Methanol production in an optimized dual-membrane fixed-bed reactor

Coupling reaction and separation in a membrane reactor improves the reactor efficiency and reduces purification cost in the following stages. This paper focuses on modeling and optimization of methanol production in a dual-membrane reactor. In this configuration, conventional methanol reactor is supported by Pd/Ag membrane tubes for hydrogen permeation and alumina–silica composite membrane tubes for water vapor removal from the reaction zone. A steady state heterogeneous one-dimensional mathematical model is developed to predict the performance of this novel configuration. In order to verify the accuracy of the model, simulation results of the conventional reactor is compared with available industrial plant data. The main advantages of the optimized dual-membrane reactor are: higher CO2 conversion, the possibility of overcoming the limitation imposed by thermodynamic equilibrium, improvement of the methanol production rate and its purity. Genetic algorithm as an exceptionally simple evolution strategy is employed to maximize the methanol production as the objective function.
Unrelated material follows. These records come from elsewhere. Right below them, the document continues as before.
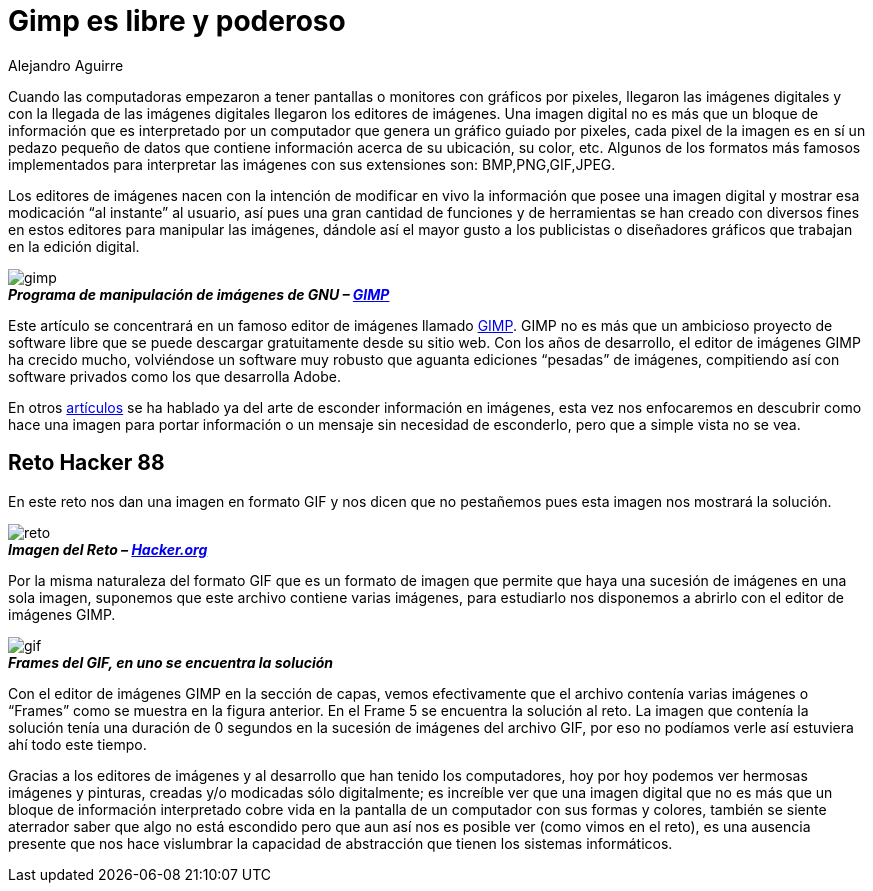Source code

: :slug: gimp-poderoso/
:date: 2016-11-29
:category: retos
:tags: solucionar, reto, herramienta, ocultar
:Image: gimp-preview.png
:alt: Ícono de GIMP, un zorro con un pincel en la boca
:author: Alejandro Aguirre
:writer: alejoa
:name: Alejandro Aguirre Soto
:about1: Ingeniero mecatrónico, Escuela de Ingeniería de Antioquia, Maestría en Simulación de sistemas fluidos, Arts et Métiers Paristech, Francia, Java programming specialization, Duke University , USA
:about2: Apasionado por el conocimiento, el arte y la ciencia.

= Gimp es libre y poderoso

Cuando las computadoras empezaron a tener pantallas o monitores con gráficos 
por pixeles, llegaron las imágenes digitales y con la llegada de las imágenes 
digitales llegaron los editores de imágenes. Una imagen digital no es más que 
un bloque de información que es interpretado por un computador que genera un 
gráfico guiado por pixeles, cada pixel de la imagen es en sí un pedazo pequeño 
de datos que contiene información acerca de su ubicación, su color, etc. 
Algunos de los formatos más famosos implementados para interpretar las imágenes 
con sus extensiones son: BMP,PNG,GIF,JPEG.

Los editores de imágenes nacen con la intención de modificar en vivo la 
información que posee una imagen digital y mostrar esa modicación “al instante” 
al usuario, así pues una gran cantidad de funciones y de herramientas se han 
creado con diversos fines en estos editores para manipular las imágenes, 
dándole así el mayor gusto a los publicistas o diseñadores gráficos que 
trabajan en la edición digital.

image::gimp.png[gimp]
.*_Programa de manipulación de imágenes de GNU – https://www.gimp.org/[GIMP]_*

Este artículo se concentrará en un famoso editor de imágenes llamado 
https://www.gimp.org/[GIMP]. GIMP no es más que un ambicioso proyecto de 
software libre que se puede descargar gratuitamente desde su sitio web. Con los 
años de desarrollo, el editor de imágenes GIMP ha crecido mucho, volviéndose un
software muy robusto que aguanta ediciones “pesadas” de imágenes, compitiendo 
así con software privados como los que desarrolla Adobe.

En otros https://fluid.la/site/posts/ocultar-informacion-en-imagenes/[artículos] 
se ha hablado ya del arte de esconder información en imágenes, esta vez nos 
enfocaremos en descubrir como hace una imagen para portar información o un 
mensaje sin necesidad de esconderlo, pero que a simple vista no se vea.

== Reto Hacker 88

En este reto nos dan una imagen en formato GIF y nos dicen que no pestañemos 
pues esta imagen nos mostrará la solución.

image::reto.png[reto]
.*_Imagen del Reto – http://www.hacker.org/challenge/chal.php?id=88[Hacker.org]_*

Por la misma naturaleza del formato GIF que es un formato de imagen que permite 
que haya una sucesión de imágenes en una sola imagen, suponemos que este 
archivo contiene varias imágenes, para estudiarlo nos disponemos a abrirlo con 
el editor de imágenes GIMP.

image::frames.png[gif]
.*_Frames del GIF, en uno se encuentra la solución_*

Con el editor de imágenes GIMP en la sección de capas, vemos efectivamente que 
el archivo contenía varias imágenes o “Frames” como se muestra en la figura
anterior. En el Frame 5 se encuentra la solución al reto. La imagen que 
contenía la solución tenía una duración de 0 segundos en la sucesión de 
imágenes del archivo GIF, por eso no podíamos verle así estuviera ahí todo este 
tiempo.

Gracias a los editores de imágenes y al desarrollo que han tenido los 
computadores, hoy por hoy podemos ver hermosas imágenes y pinturas, creadas y/o 
modicadas sólo digitalmente; es increíble ver que una imagen digital que no es 
más que un bloque de información interpretado cobre vida en la pantalla de un 
computador con sus formas y colores, también se siente aterrador saber que algo 
no está escondido pero que aun así nos es posible ver (como vimos en el reto), 
es una ausencia presente que nos hace vislumbrar la capacidad de abstracción que 
tienen los sistemas informáticos.
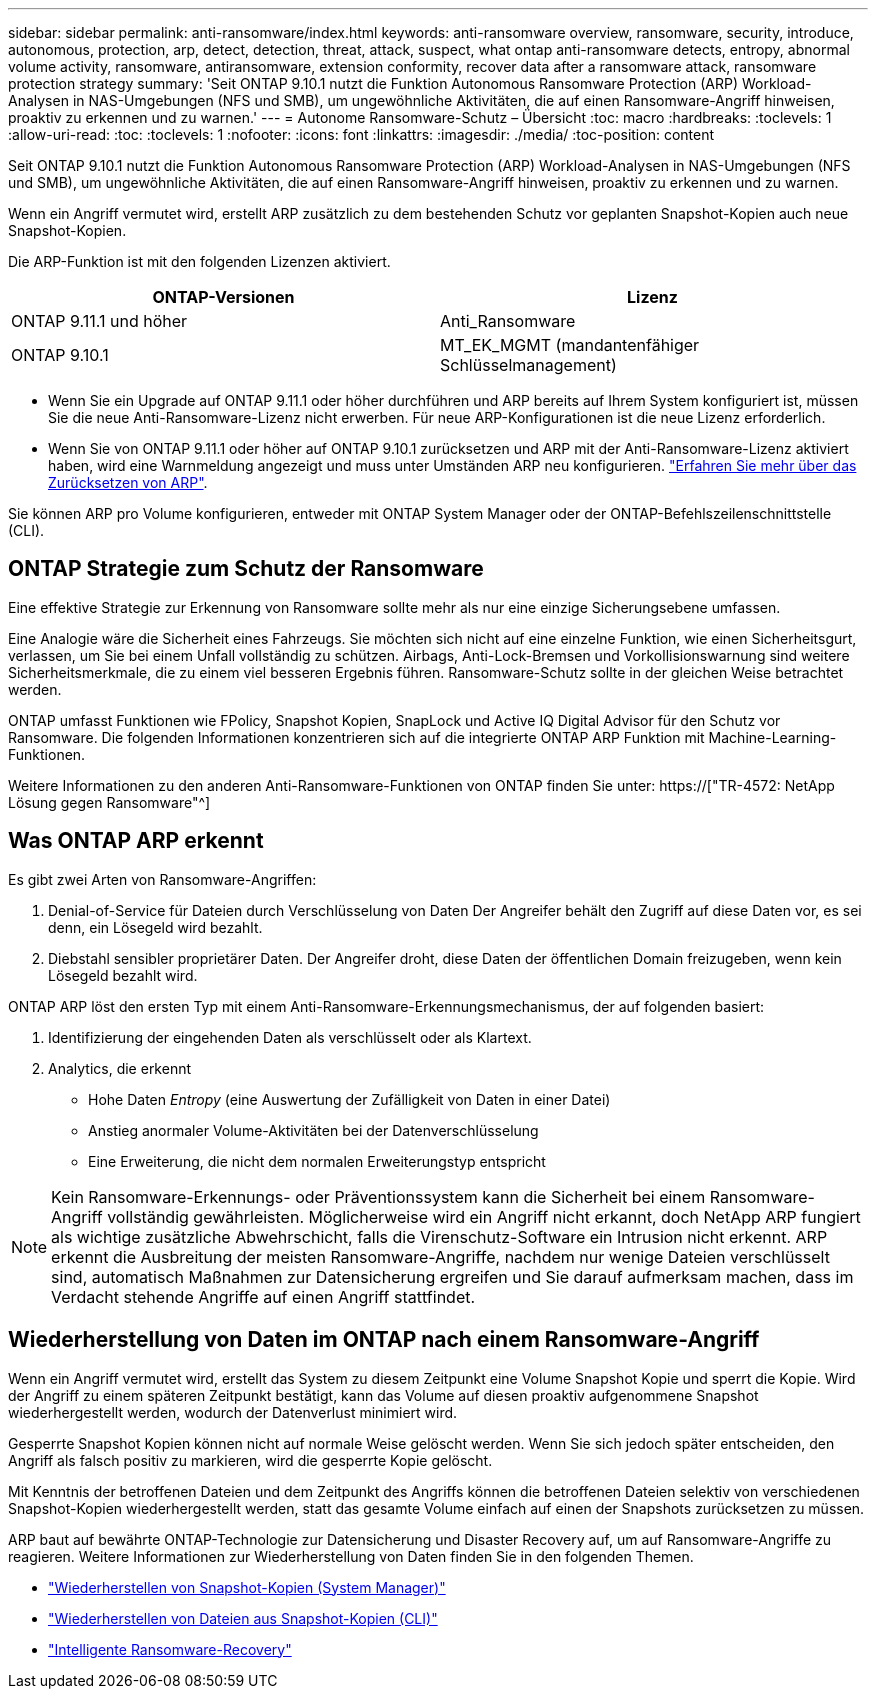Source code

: ---
sidebar: sidebar 
permalink: anti-ransomware/index.html 
keywords: anti-ransomware overview, ransomware, security, introduce, autonomous, protection, arp, detect, detection, threat, attack, suspect, what ontap anti-ransomware detects, entropy, abnormal volume activity, ransomware, antiransomware, extension conformity, recover data after a ransomware attack, ransomware protection strategy 
summary: 'Seit ONTAP 9.10.1 nutzt die Funktion Autonomous Ransomware Protection (ARP) Workload-Analysen in NAS-Umgebungen (NFS und SMB), um ungewöhnliche Aktivitäten, die auf einen Ransomware-Angriff hinweisen, proaktiv zu erkennen und zu warnen.' 
---
= Autonome Ransomware-Schutz – Übersicht
:toc: macro
:hardbreaks:
:toclevels: 1
:allow-uri-read: 
:toc: 
:toclevels: 1
:nofooter: 
:icons: font
:linkattrs: 
:imagesdir: ./media/
:toc-position: content


[role="lead"]
Seit ONTAP 9.10.1 nutzt die Funktion Autonomous Ransomware Protection (ARP) Workload-Analysen in NAS-Umgebungen (NFS und SMB), um ungewöhnliche Aktivitäten, die auf einen Ransomware-Angriff hinweisen, proaktiv zu erkennen und zu warnen.

Wenn ein Angriff vermutet wird, erstellt ARP zusätzlich zu dem bestehenden Schutz vor geplanten Snapshot-Kopien auch neue Snapshot-Kopien.

Die ARP-Funktion ist mit den folgenden Lizenzen aktiviert.

[cols="2*"]
|===
| ONTAP-Versionen | Lizenz 


 a| 
ONTAP 9.11.1 und höher
 a| 
Anti_Ransomware



 a| 
ONTAP 9.10.1
 a| 
MT_EK_MGMT (mandantenfähiger Schlüsselmanagement)

|===
* Wenn Sie ein Upgrade auf ONTAP 9.11.1 oder höher durchführen und ARP bereits auf Ihrem System konfiguriert ist, müssen Sie die neue Anti-Ransomware-Lizenz nicht erwerben. Für neue ARP-Konfigurationen ist die neue Lizenz erforderlich.
* Wenn Sie von ONTAP 9.11.1 oder höher auf ONTAP 9.10.1 zurücksetzen und ARP mit der Anti-Ransomware-Lizenz aktiviert haben, wird eine Warnmeldung angezeigt und muss unter Umständen ARP neu konfigurieren. link:../revert/anti-ransomware-license-task.html["Erfahren Sie mehr über das Zurücksetzen von ARP"].


Sie können ARP pro Volume konfigurieren, entweder mit ONTAP System Manager oder der ONTAP-Befehlszeilenschnittstelle (CLI).



== ONTAP Strategie zum Schutz der Ransomware

Eine effektive Strategie zur Erkennung von Ransomware sollte mehr als nur eine einzige Sicherungsebene umfassen.

Eine Analogie wäre die Sicherheit eines Fahrzeugs. Sie möchten sich nicht auf eine einzelne Funktion, wie einen Sicherheitsgurt, verlassen, um Sie bei einem Unfall vollständig zu schützen. Airbags, Anti-Lock-Bremsen und Vorkollisionswarnung sind weitere Sicherheitsmerkmale, die zu einem viel besseren Ergebnis führen. Ransomware-Schutz sollte in der gleichen Weise betrachtet werden.

ONTAP umfasst Funktionen wie FPolicy, Snapshot Kopien, SnapLock und Active IQ Digital Advisor für den Schutz vor Ransomware. Die folgenden Informationen konzentrieren sich auf die integrierte ONTAP ARP Funktion mit Machine-Learning-Funktionen.

Weitere Informationen zu den anderen Anti-Ransomware-Funktionen von ONTAP finden Sie unter: https://["TR-4572: NetApp Lösung gegen Ransomware"^]



== Was ONTAP ARP erkennt

Es gibt zwei Arten von Ransomware-Angriffen:

. Denial-of-Service für Dateien durch Verschlüsselung von Daten Der Angreifer behält den Zugriff auf diese Daten vor, es sei denn, ein Lösegeld wird bezahlt.
. Diebstahl sensibler proprietärer Daten. Der Angreifer droht, diese Daten der öffentlichen Domain freizugeben, wenn kein Lösegeld bezahlt wird.


ONTAP ARP löst den ersten Typ mit einem Anti-Ransomware-Erkennungsmechanismus, der auf folgenden basiert:

. Identifizierung der eingehenden Daten als verschlüsselt oder als Klartext.
. Analytics, die erkennt
+
** Hohe Daten _Entropy_ (eine Auswertung der Zufälligkeit von Daten in einer Datei)
** Anstieg anormaler Volume-Aktivitäten bei der Datenverschlüsselung
** Eine Erweiterung, die nicht dem normalen Erweiterungstyp entspricht





NOTE: Kein Ransomware-Erkennungs- oder Präventionssystem kann die Sicherheit bei einem Ransomware-Angriff vollständig gewährleisten. Möglicherweise wird ein Angriff nicht erkannt, doch NetApp ARP fungiert als wichtige zusätzliche Abwehrschicht, falls die Virenschutz-Software ein Intrusion nicht erkennt. ARP erkennt die Ausbreitung der meisten Ransomware-Angriffe, nachdem nur wenige Dateien verschlüsselt sind, automatisch Maßnahmen zur Datensicherung ergreifen und Sie darauf aufmerksam machen, dass im Verdacht stehende Angriffe auf einen Angriff stattfindet.



== Wiederherstellung von Daten im ONTAP nach einem Ransomware-Angriff

Wenn ein Angriff vermutet wird, erstellt das System zu diesem Zeitpunkt eine Volume Snapshot Kopie und sperrt die Kopie. Wird der Angriff zu einem späteren Zeitpunkt bestätigt, kann das Volume auf diesen proaktiv aufgenommene Snapshot wiederhergestellt werden, wodurch der Datenverlust minimiert wird.

Gesperrte Snapshot Kopien können nicht auf normale Weise gelöscht werden. Wenn Sie sich jedoch später entscheiden, den Angriff als falsch positiv zu markieren, wird die gesperrte Kopie gelöscht.

Mit Kenntnis der betroffenen Dateien und dem Zeitpunkt des Angriffs können die betroffenen Dateien selektiv von verschiedenen Snapshot-Kopien wiederhergestellt werden, statt das gesamte Volume einfach auf einen der Snapshots zurücksetzen zu müssen.

ARP baut auf bewährte ONTAP-Technologie zur Datensicherung und Disaster Recovery auf, um auf Ransomware-Angriffe zu reagieren. Weitere Informationen zur Wiederherstellung von Daten finden Sie in den folgenden Themen.

* link:../task_dp_recover_snapshot.html["Wiederherstellen von Snapshot-Kopien (System Manager)"]
* link:../data-protection/restore-contents-volume-snapshot-task.html["Wiederherstellen von Dateien aus Snapshot-Kopien (CLI)"]
* link:https://www.netapp.com/blog/smart-ransomware-recovery["Intelligente Ransomware-Recovery"^]

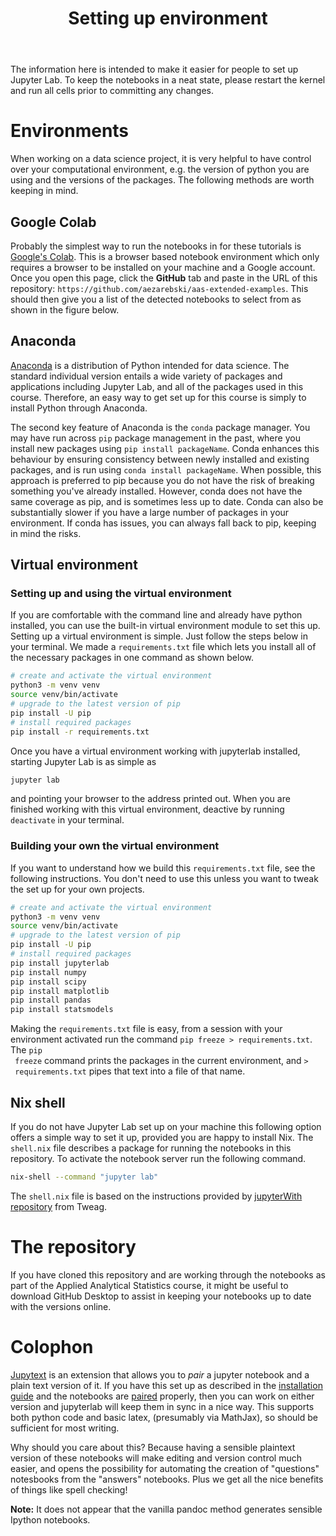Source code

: #+title: Setting up environment

The information here is intended to make it easier for people to set up Jupyter
Lab. To keep the notebooks in a neat state, please restart the kernel and run
all cells prior to committing any changes.

* Environments

When working on a data science project, it is very helpful to have control over
your computational environment, e.g. the version of python you are using and the
versions of the packages. The following methods are worth keeping in mind.

** Google Colab

Probably the simplest way to run the notebooks in for these tutorials is
[[https://colab.research.google.com/][Google's Colab]]. This is a browser based notebook environment which only requires
a browser to be installed on your machine and a Google account. Once you open
this page, click the *GitHub* tab and paste in the URL of this repository:
=https://github.com/aezarebski/aas-extended-examples=. This should then give you
a list of the detected notebooks to select from as shown in the figure below.

#+caption: Example of Google Colab notebook selection.
#+name: fig:colab
#+attr_org: :width 600px
#+attr_html: :width 600px
[[./.resources/colab-screenshot-2022-10-12.png]]

** Anaconda

[[https://www.anaconda.com/][Anaconda]] is a distribution of Python intended for data science. The standard individual version entails a wide variety of packages and applications including Jupyter Lab, and all of the packages used in this course. Therefore, an easy way to get set up for this course is simply to install Python through Anaconda.

The second key feature of Anaconda is the =conda= package manager. You may have run across =pip= package management in the past, where you install new packages using =pip install packageName=. Conda enhances this behaviour by ensuring consistency between newly installed and existing packages, and is run using =conda install packageName=. When possible, this approach is preferred to pip because you do not have the risk of breaking something you've already installed. However, conda does not have the same coverage as pip, and is sometimes less up to date. Conda can also be substantially slower if you have a large number of packages in your environment. If conda has issues, you can always fall back to pip, keeping in mind the risks.

** Virtual environment

*** Setting up and using the virtual environment

If you are comfortable with the command line and already have python installed,
you can use the built-in virtual environment module to set this up. Setting up a
virtual environment is simple. Just follow the steps below in your terminal. We
made a =requirements.txt= file which lets you install all of the necessary
packages in one command as shown below.

#+begin_src sh
  # create and activate the virtual environment
  python3 -m venv venv
  source venv/bin/activate
  # upgrade to the latest version of pip
  pip install -U pip
  # install required packages
  pip install -r requirements.txt
#+end_src

Once you have a virtual environment working with jupyterlab installed, starting
Jupyter Lab is as simple as

#+begin_src sh
  jupyter lab
#+end_src

and pointing your browser to the address printed out. When you are finished
working with this virtual environment, deactive by running =deactivate= in your
terminal.

*** Building your own the virtual environment

If you want to understand how we build this =requirements.txt= file, see the
following instructions. You don't need to use this unless you want to tweak the
set up for your own projects.

#+begin_src sh
  # create and activate the virtual environment
  python3 -m venv venv
  source venv/bin/activate
  # upgrade to the latest version of pip
  pip install -U pip
  # install required packages
  pip install jupyterlab
  pip install numpy
  pip install scipy
  pip install matplotlib
  pip install pandas
  pip install statsmodels
#+end_src

 Making the =requirements.txt= file is easy, from a session with your
 environment activated run the command =pip freeze > requirements.txt=. The =pip
 freeze= command prints the packages in the current environment, and =>
 requirements.txt= pipes that text into a file of that name.

** Nix shell

If you do not have Jupyter Lab set up on your machine this following option
offers a simple way to set it up, provided you are happy to install Nix. The
=shell.nix= file describes a package for running the notebooks in this
repository. To activate the notebook server run the following command.

#+begin_src sh
nix-shell --command "jupyter lab"
#+end_src

The =shell.nix= file is based on the instructions provided by
[[https://github.com/tweag/jupyterWith#jupyterwith][jupyterWith repository]]
from Tweag.

* The repository

If you have cloned this repository and are working through the notebooks as part
of the Applied Analytical Statistics course, it might be useful to download
GitHub Desktop to assist in keeping your notebooks up to date with the versions
online.

* Colophon

[[https://jupytext.readthedocs.io/en/latest/index.html][Jupytext]] is an extension that allows you to /pair/ a jupyter notebook and a
plain text version of it. If you have this set up as described in the
[[https://jupytext.readthedocs.io/en/latest/install.html][installation guide]] and the notebooks are [[https://jupytext.readthedocs.io/en/latest/paired-notebooks.html][paired]] properly, then you can work on
either version and jupyterlab will keep them in sync in a nice way. This
supports both python code and basic latex, (presumably via MathJax), so should
be sufficient for most writing.

Why should you care about this? Because having a sensible plaintext version of
these notebooks will make editing and version control much easier, and opens the
possibility for automating the creation of "questions" notesbooks from the
"answers" notebooks. Plus we get all the nice benefits of things like spell
checking!

*Note:* It does not appear that the vanilla pandoc method generates sensible
 Ipython notebooks.

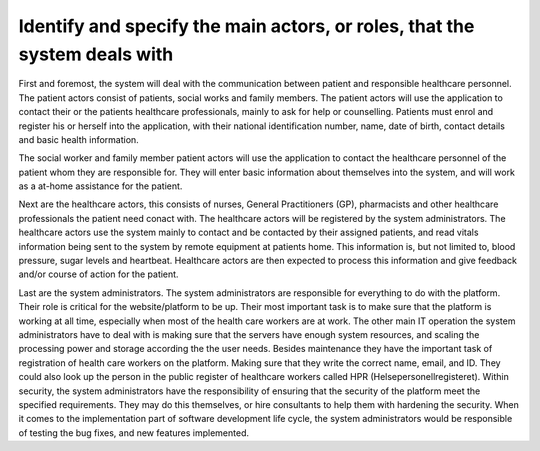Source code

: Identify and specify the main actors, or roles, that the system deals with
--------------------------------------------------------------------------

First and foremost, the system will deal with the communication between patient and responsible healthcare personnel. The patient actors consist of patients, social works and family members. The patient actors will use the application to contact their  or the patients healthcare professionals, mainly to ask for help or counselling. Patients must enrol and register his or herself into the application, with their national identification number, name, date of birth, contact details and basic health information. 

The social worker and family member patient actors will use the application to contact the healthcare personnel of the patient whom they are responsible for. They will enter basic information about themselves into the system, and will work as a at-home assistance for the patient.

.. 
   Possibly write about device actors -- the ones that collect data in patient homes

Next are the healthcare actors, this consists of nurses, General Practitioners (GP), pharmacists and other healthcare professionals the patient need conact with. The healthcare actors will be registered by the system administrators. The healthcare actors use the system mainly to contact and be contacted by their assigned patients, and read vitals information being sent to the system by remote equipment at patients home. This information is, but not limited to, blood pressure, sugar levels and heartbeat. Healthcare actors are then expected to process this information and give feedback and/or course of action for the patient.

.. Should it be with?
   They may also set up group sessions with other healthcare professionals and the patient for a more thorough examination 
   They may also use the system to contact other HCP

Last are the system administrators. The system administrators are responsible for everything to do with the platform. Their role is critical for the website/platform to be up. Their most important task is to make sure that the platform is working at all time, especially when most of the health care workers are at work. The other main IT operation the system administrators have to deal with is making sure that the servers have enough system resources, and scaling the processing power and storage according the the user needs. Besides maintenance they have the important task of registration of health care workers on the platform. Making sure that they write the correct name, email, and ID. They could also look up the person in the public register of healthcare workers called HPR (Helsepersonellregisteret). Within security, the system administrators have the responsibility of ensuring that the security of the platform meet the specified requirements. They may do this themselves, or hire consultants to help them with hardening the security. When it comes to the implementation part of software development life cycle, the system administrators would be responsible of testing the bug fixes, and new features implemented.


.. IGNORE BELOW!!!!!

       - Patient actors
          - Patients = Will use the application to contact their healthcare
            professionals, must enrol and register his or herself (with national
            ID number, name, date-of-birth, contact details, basic health
            information). Can then use the system to start communication and
            consultations with healthcare professionals.

          - Social workers = Will use the application to contact the patients healthcare professionals
          Will also enrol his or herself into the system with basic information.
          - Family members = Will use the application to contact the patients healthcare professionals
          Will also enrol his or herself into the system with basic information.

       - Healthcare actors
          - Nurses
          - GP = General Practitioner
          - HCP = Healthcare professionals
          - Pharmacist

            - Tasks that the healthcare actors shall do:
              - Get registered in the system
              - Get contacted by patient actors and consult them and do readings, such as:
                - Heartbeat rate
                - Blood pressure
                - Sugar level

      -System administrators
         The system administrators are responsible for everything to do with the
         platform. Their role is critical for the website/platform to be up.
         Their most important task is to make sure that the platform is working
         at all time, especially when most of the health care workers are at
         work. The other main IT operation the system administrators have to deal with is
         making sure that the servers have enough system resources, and scaling
         the processing power and storage according the the user needs. Besides
         maintenance they have the important task of registration of health care
         workers on the platform. Making sure that they write the correct name,
         email, and ID. They could also look up the person in the public
         register of healthcare workers called HPR (Helsepersonellregisteret).
         Within security, the system administrators have the responsibility of ensuring that
         the security of the platform meet the specified requirements. They may
         do this themselves, or hire in consultants to help them with hardening
         the security. When it comes to the implementation part of software
         development life cycle, the system administrators would be responsible of testing
         the bug fixes, and new features implemented.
This configuration has enhanced methanol production rate by 13.2% compared to industrial methanol synthesis reactor.

► Conventional methanol reactor is supported by Pd/Ag and alumina–silica composite membrane tubes.
► The dual-membrane reactor is heterogeneously modeled for large scale methanol production.
► The model of methanol synthesis side is validated against available industrial plant data.
► The operating conditions of the proposed configuration is optimized with genetic algorithm.